### TO DO
Print the listing below line for line with no changes, and omit the pictures.

### EXERCISE INPUTS
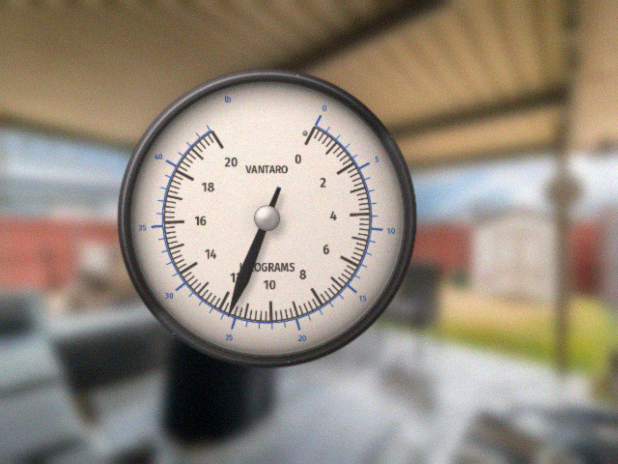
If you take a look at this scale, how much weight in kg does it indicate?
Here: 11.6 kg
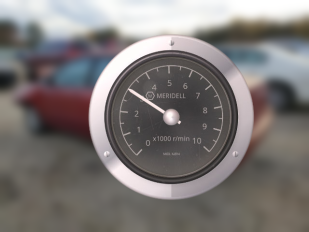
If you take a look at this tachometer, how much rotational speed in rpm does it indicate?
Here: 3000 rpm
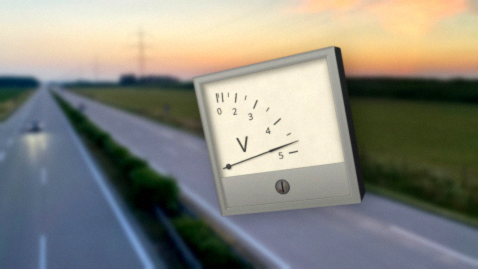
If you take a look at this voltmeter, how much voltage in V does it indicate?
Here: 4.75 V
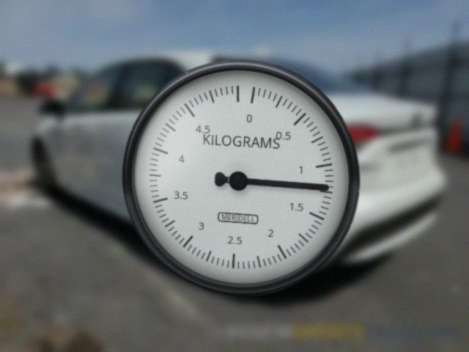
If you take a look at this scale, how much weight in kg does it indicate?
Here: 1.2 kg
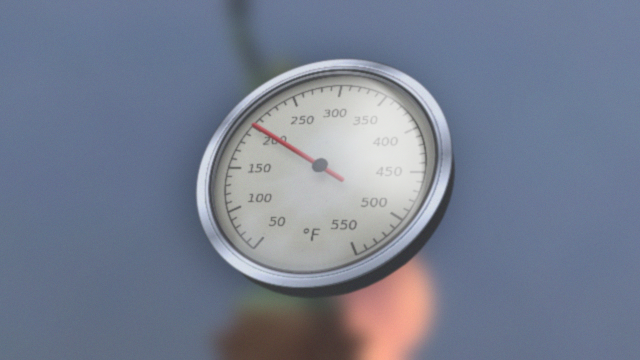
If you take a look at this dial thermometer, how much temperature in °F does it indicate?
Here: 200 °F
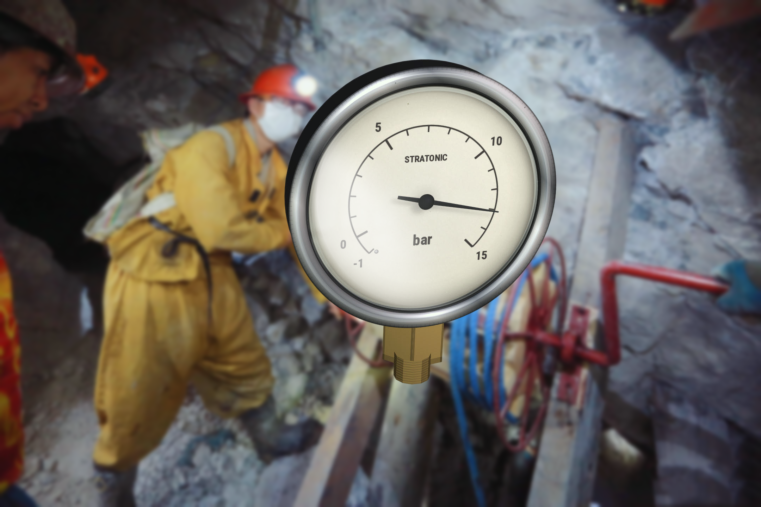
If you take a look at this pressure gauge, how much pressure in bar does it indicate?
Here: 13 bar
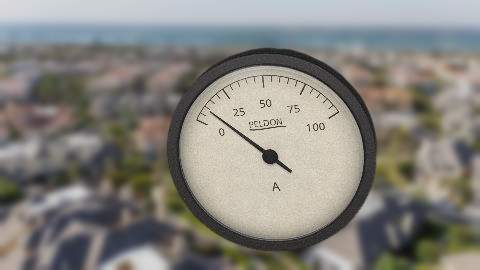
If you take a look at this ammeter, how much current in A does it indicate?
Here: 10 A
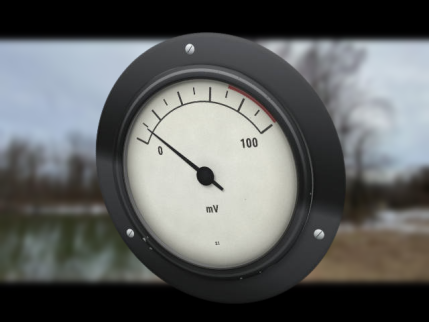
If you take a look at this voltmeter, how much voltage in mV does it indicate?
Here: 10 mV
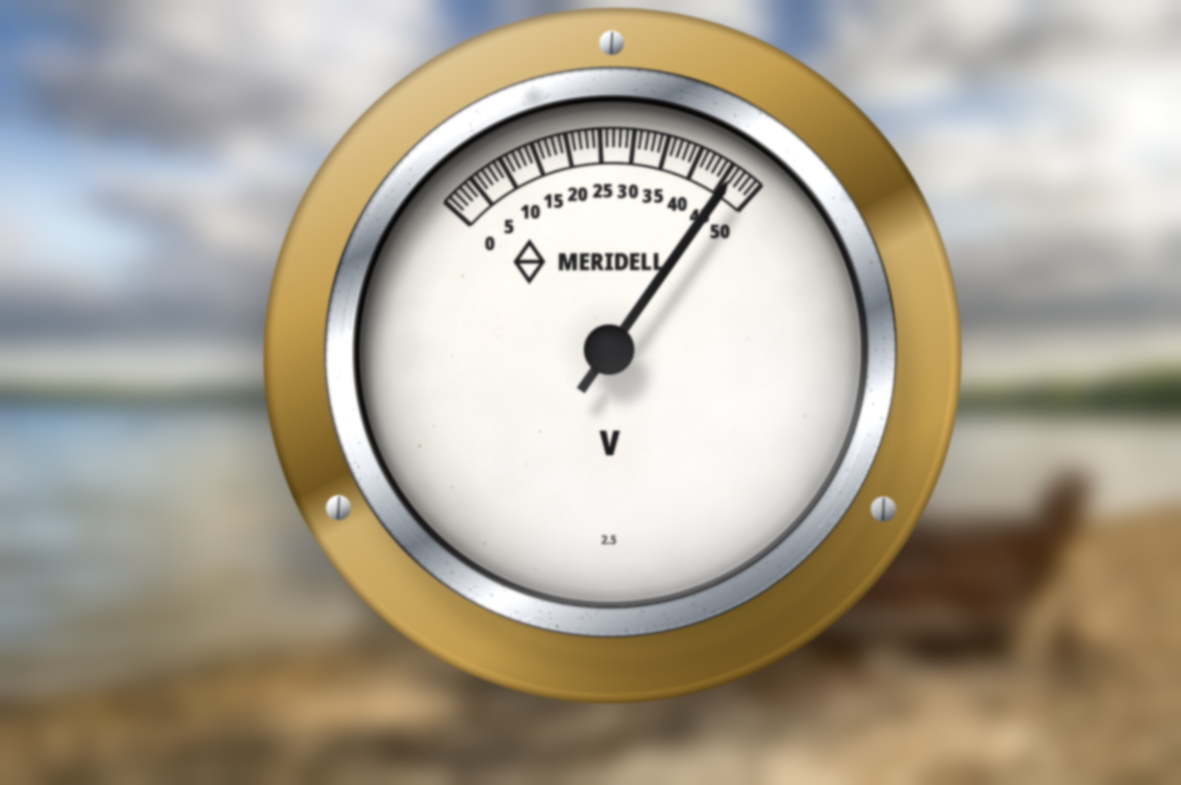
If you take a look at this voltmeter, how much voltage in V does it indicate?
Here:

### TASK OUTPUT
If you take a look at this scale, how much weight in kg does it indicate?
Here: 11.6 kg
If you take a look at this tachometer, how much rotational speed in rpm does it indicate?
Here: 3000 rpm
If you take a look at this voltmeter, how much voltage in V does it indicate?
Here: 4.75 V
If you take a look at this scale, how much weight in kg does it indicate?
Here: 1.2 kg
If you take a look at this dial thermometer, how much temperature in °F does it indicate?
Here: 200 °F
If you take a look at this pressure gauge, how much pressure in bar does it indicate?
Here: 13 bar
If you take a look at this ammeter, how much current in A does it indicate?
Here: 10 A
If you take a look at this voltmeter, how much voltage in mV does it indicate?
Here: 10 mV
If you take a look at this voltmeter, how much voltage in V does it indicate?
Here:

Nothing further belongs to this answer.